What this is saying is house prices rose because people believed they would rise. Now, we can see, they are falling, in part, because people believe they would fall.
Now it’s not all mania and panic, there are fundamental justifications both on the up- and down-side, but it is certainly part of the process and that part is sentiment.
You have only to look at the doom and gloom headlines being generated by the mainstream press to see the pendulum has swung decisively against property.
So, housing has lost the hearts and minds.
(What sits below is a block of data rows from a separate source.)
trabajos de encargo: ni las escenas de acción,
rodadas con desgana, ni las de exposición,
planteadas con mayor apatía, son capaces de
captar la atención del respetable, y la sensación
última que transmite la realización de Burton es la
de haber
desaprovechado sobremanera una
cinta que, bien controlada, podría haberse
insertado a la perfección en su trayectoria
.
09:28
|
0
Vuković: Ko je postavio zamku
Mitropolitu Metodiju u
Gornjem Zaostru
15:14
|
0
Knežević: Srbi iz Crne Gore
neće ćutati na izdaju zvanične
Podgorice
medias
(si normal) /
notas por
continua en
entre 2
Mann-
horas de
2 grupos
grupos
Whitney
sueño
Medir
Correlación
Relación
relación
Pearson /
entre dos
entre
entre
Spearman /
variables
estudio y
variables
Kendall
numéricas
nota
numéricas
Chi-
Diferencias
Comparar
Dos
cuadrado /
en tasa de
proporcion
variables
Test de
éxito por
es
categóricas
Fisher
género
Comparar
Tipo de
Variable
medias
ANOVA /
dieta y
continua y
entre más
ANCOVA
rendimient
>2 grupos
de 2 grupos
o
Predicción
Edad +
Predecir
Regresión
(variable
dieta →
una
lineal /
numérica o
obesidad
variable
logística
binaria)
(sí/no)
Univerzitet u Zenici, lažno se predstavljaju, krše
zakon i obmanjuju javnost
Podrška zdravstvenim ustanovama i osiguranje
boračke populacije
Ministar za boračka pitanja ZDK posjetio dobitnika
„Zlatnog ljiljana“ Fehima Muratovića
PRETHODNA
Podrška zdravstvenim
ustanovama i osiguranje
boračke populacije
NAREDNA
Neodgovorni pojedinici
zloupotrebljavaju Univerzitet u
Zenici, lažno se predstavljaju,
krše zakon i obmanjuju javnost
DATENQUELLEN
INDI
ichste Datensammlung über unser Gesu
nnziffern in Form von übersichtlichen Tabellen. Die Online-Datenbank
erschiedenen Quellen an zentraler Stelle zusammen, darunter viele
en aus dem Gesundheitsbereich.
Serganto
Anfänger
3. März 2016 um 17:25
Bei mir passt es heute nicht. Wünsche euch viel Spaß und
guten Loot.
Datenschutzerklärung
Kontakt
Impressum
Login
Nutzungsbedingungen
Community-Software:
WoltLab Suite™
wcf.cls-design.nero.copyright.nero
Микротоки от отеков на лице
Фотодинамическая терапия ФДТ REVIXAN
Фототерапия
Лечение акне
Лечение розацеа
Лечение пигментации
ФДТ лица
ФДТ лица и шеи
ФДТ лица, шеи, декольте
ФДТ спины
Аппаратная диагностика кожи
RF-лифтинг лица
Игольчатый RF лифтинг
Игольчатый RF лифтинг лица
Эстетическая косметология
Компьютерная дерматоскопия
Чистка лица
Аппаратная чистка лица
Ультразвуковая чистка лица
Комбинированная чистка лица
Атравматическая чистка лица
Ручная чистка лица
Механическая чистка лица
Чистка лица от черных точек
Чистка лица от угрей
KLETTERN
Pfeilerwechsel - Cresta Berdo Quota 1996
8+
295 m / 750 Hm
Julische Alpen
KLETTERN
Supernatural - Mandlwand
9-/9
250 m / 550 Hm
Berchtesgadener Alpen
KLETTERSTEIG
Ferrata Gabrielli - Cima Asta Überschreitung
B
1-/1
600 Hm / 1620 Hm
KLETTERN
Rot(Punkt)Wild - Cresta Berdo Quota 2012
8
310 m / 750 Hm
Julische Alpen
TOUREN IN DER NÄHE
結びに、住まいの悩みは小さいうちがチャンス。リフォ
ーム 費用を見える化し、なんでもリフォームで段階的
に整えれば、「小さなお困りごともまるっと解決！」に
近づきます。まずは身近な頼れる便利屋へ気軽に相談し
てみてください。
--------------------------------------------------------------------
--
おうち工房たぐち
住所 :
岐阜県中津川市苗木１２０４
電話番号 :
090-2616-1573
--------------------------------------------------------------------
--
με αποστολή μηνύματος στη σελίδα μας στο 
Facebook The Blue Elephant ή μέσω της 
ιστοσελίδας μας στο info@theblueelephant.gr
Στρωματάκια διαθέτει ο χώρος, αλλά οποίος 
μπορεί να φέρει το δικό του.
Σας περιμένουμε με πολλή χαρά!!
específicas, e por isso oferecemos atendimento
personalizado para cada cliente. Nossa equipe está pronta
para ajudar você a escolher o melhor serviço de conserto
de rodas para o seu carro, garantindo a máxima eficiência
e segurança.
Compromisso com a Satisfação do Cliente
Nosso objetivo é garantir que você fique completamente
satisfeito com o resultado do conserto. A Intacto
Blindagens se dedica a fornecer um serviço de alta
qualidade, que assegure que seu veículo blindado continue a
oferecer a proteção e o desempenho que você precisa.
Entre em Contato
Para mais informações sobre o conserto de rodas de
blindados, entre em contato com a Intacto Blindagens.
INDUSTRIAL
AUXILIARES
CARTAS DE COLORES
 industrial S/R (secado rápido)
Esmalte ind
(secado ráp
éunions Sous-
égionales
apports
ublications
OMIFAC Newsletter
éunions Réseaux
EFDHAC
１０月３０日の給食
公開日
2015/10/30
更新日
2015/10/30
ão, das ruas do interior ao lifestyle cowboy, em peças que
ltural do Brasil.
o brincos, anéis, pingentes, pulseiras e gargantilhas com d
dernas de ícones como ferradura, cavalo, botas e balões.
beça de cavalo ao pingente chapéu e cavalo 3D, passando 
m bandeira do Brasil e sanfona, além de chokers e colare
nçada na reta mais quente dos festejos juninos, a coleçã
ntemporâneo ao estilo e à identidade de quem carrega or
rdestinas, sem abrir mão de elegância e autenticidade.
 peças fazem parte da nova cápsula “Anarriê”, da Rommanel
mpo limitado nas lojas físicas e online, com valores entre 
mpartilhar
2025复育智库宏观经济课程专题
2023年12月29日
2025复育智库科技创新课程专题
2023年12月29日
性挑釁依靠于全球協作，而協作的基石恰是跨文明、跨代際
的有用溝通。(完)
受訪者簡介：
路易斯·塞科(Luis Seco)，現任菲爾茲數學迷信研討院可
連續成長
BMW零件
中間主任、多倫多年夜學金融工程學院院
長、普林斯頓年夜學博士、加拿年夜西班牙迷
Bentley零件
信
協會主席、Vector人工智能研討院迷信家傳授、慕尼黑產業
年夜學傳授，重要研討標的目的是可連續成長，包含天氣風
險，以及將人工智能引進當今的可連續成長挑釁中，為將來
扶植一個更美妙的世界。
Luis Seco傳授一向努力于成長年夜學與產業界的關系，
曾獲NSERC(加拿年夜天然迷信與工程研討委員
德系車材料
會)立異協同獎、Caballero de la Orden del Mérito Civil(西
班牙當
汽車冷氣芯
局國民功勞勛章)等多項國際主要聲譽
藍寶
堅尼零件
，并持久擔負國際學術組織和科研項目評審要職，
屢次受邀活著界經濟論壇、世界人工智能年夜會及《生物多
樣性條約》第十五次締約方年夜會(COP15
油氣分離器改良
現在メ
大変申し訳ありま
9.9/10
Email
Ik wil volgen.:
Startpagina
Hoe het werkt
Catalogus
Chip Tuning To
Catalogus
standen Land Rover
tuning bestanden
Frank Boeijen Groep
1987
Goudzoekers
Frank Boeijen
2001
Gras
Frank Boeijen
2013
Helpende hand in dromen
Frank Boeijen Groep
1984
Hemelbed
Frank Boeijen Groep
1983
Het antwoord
Every part of every framework, from the mathematical to the touchy-feely is shouting out GO SHORT HOUSING!
How Low Will It Go?
OK. Now we’ve got the basics we can produce an estimate.
Firstly, looking at house price affordability, our housing P/E ratio. The long-term average is 3.7.
If prices are going to ‘revert to the mean’ this implies a fall of 30%. Why not more? Because year-on-year earnings growth is also thrown into the mix. So, on fundamental grounds, we’ve got good reason to be bearish on UK property.
Then we factor in the popular sentiment, or ‘memetic’ momentum.
This could swing things even further as a market in the throes of panic is likely to over-sell and push prices as artificially low as it pushed things artificially high.
However, two considerations.
Markets do not always fall back to their historic averages. Trends can shift and that means that the ‘crash’ could be less than our antiquated metrics allow us to anticipate.
Also, sentiment can change. If popular opinion goes back the other way, and everyone decides that the 5% or so of price decline is quite enough it may prompt a turnaround, an artificial turnaround, but something that will re-light the fire that is imbedded in every British citizen.
A belief that amuses many of our foreign neighbours.
It is the belief that owning a house is a god-given right. The inbuilt desire to buy houses has not completely gone away, and once the press find a new theme that fire can be rekindled. This may be the x-factor that is shifting the trend upwards.
The 30% call is complex, there are so many variables and considerations in housing that can shift our projections a few ticks higher or a few ticks lower. In either case, our position is clear. Go short housing… any way you cut it, the market looks broke.